#### [BRANO PROPOSTO]
════════════════════
COME SI ARRIVA IN OSPEDALE
Mentre nelle prime settimane dell’epidemia Asl e ospedali registravano una maggiore percentuale di casi severi, critici e di persone già decedute al momento della diagnosi (fatta con tamponi post mortem), con il passare dei mesi sono aumentati i casi asintomatici o pauci-sintomatici e una marcata riduzione dei casi severi e dei decessi. Ora le cose, però, stanno cambiando di nuovo: nella settimana tra il 4 e il 10 ottobre la percentuale di chi non ha sintomi è leggermente diminuita, mentre è in crescita quella dei casi con stato clinico lieve al momento della diagnosi. Ancora: se nel periodo 21 settembre-4 ottobre i casi sintomatici erano stati 8.198, tra il 2 settembre e l’11 ottobre sono arrivati a 15.189: in pratica il loro numero “è quasi raddoppiato”, certifica l’Iss. “Significa che i casi stanno crescendo con un andamento non più lineare – traduce Pezzotti –. L’indice di trasmissione ha corso tanto e probabilmente presto supererà quota 1,5. Se in sette giorni siamo passati da 8 mila a 15 mila casi, rischiamo che la prossima settimana passeremo da 15 a 30 mila. A quel punto gli ospedali non ce la faranno e il sistema andrà in crisi”.
L’ETà DI CHI MUORE
Nel corso dei mesi è cambiata anche l’età di chi non ce la fa: se nella quarta settimana di marzo chi moriva aveva in media 78,23 anni e nella prima settimana di aprile toccava i 79,38, l’età saliva fino a 84,86 anni nella prima settimana di luglio e nei primi 7 giorni di ottobre era scesa a 81,59.
════════════════════
#### [CONSEGNA]
Prosegui il brano sull'andamento dell'epidemia, riprendendo subito dopo l'ultima frase riportata.

#### [MATERIALE FORNITO]
════════════════════
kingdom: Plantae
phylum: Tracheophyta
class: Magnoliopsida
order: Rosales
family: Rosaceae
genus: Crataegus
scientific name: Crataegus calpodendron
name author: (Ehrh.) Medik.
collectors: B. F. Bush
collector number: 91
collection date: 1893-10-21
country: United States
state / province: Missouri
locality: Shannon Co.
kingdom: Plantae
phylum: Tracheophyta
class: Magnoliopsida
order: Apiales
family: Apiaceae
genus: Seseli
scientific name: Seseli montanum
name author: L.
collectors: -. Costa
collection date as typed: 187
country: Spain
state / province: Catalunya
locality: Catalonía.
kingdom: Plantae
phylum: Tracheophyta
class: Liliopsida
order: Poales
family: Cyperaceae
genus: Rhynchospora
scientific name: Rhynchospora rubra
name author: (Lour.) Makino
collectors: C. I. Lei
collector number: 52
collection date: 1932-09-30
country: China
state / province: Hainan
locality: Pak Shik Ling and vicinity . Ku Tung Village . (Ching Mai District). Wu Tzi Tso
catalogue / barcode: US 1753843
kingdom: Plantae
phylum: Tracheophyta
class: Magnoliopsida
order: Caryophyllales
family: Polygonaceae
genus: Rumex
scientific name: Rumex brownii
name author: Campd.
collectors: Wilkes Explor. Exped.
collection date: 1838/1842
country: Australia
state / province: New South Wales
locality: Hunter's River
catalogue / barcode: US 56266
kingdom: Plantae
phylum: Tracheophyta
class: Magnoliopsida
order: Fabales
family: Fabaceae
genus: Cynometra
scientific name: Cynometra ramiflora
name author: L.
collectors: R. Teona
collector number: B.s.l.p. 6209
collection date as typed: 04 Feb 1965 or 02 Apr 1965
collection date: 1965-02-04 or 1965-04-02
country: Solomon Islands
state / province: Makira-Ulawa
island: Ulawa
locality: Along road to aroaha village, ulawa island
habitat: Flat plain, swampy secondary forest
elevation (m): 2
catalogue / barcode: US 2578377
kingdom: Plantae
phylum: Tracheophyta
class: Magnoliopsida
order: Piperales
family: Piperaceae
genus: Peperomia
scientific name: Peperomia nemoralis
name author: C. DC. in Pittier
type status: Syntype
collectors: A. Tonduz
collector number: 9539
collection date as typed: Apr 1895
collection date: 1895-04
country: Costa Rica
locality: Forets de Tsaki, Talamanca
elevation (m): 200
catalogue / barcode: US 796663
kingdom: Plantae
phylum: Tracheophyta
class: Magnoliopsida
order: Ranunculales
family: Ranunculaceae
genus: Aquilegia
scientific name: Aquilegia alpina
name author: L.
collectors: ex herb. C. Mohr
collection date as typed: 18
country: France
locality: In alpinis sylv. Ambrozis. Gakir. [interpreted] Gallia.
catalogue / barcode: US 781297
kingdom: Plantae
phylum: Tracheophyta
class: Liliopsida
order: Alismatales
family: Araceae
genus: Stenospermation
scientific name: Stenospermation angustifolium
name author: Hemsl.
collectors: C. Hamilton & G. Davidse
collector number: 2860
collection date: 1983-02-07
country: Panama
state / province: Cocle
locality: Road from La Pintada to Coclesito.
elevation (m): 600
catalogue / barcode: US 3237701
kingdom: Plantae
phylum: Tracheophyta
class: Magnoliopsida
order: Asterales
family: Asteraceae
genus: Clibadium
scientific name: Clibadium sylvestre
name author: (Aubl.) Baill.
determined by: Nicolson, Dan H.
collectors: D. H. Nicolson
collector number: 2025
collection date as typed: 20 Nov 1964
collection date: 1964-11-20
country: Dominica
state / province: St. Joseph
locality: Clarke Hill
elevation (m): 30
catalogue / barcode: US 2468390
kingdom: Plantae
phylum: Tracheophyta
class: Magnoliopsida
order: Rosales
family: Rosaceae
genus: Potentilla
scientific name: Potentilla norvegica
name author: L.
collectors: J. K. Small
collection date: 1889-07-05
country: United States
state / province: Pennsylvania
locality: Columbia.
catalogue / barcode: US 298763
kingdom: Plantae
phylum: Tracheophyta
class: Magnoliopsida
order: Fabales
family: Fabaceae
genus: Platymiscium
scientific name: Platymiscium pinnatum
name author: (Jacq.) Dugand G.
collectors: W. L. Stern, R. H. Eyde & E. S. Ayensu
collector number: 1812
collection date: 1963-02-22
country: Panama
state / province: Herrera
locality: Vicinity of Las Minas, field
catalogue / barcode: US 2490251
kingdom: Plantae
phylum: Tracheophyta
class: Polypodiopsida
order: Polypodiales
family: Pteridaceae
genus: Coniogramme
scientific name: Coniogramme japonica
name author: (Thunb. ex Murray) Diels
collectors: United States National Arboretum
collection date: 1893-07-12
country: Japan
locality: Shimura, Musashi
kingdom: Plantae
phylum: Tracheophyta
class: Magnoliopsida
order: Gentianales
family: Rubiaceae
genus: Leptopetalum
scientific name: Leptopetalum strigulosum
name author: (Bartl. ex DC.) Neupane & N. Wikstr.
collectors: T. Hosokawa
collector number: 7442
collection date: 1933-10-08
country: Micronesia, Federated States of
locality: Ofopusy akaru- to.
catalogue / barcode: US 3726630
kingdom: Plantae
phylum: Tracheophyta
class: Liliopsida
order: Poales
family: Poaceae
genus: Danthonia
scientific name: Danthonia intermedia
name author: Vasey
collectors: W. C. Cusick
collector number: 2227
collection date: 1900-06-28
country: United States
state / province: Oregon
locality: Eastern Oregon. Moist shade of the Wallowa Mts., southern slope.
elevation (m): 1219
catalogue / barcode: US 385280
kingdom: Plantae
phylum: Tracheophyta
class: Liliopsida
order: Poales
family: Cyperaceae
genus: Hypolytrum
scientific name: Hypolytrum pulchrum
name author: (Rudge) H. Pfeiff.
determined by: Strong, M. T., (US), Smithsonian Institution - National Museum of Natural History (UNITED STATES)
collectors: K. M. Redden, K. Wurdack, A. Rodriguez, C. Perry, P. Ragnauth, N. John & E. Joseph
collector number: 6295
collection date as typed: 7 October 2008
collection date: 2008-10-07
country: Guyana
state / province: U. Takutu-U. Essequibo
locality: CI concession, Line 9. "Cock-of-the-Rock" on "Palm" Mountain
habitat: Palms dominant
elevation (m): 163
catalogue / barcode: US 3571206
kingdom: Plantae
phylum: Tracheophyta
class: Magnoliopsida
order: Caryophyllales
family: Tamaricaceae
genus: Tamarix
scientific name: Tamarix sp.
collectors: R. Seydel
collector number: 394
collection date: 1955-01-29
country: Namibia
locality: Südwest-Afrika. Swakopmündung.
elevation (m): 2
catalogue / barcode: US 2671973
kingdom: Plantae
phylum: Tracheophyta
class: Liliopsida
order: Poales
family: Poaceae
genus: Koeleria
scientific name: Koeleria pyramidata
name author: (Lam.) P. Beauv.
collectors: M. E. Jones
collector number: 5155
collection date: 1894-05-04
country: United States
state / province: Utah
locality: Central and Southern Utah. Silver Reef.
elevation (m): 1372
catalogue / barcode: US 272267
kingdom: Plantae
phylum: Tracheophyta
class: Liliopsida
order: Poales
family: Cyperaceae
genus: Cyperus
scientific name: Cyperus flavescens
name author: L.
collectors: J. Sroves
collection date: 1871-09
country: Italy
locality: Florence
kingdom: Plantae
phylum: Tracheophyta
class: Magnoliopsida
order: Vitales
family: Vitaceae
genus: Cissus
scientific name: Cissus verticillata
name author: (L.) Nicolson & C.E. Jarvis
════════════════════
#### [SPAZIO RISPOSTA]
LE TERAPIE INTENSIVE
Molto è cambiato nelle terapie intensive. Se nella Fase 1 l’età media dei pazienti superava i 60-65 anni, oggi si aggira intorno ai 50, nell’ambito di una forbice che si è molto ampliata: si va dai 30 ai 90 anni, come rileva Alessandro Vergallo, presidente nazionale di Aaroi-Emac, l’associazione degli anestesisti e rianimatori. “Nella prima fase – dice Vergallo – i pazienti tra i 30 e i 40 anni non c’erano se non con minime percentuali, a differenza di adesso. Si deve a questo, e al fatto che diagnosi e intervento terapeutico sono più precoci, l’indice di mortalità più basso: non certo a una minore aggressività del virus. Ecco perché non ha senso dire che l’infezione è meno grave”.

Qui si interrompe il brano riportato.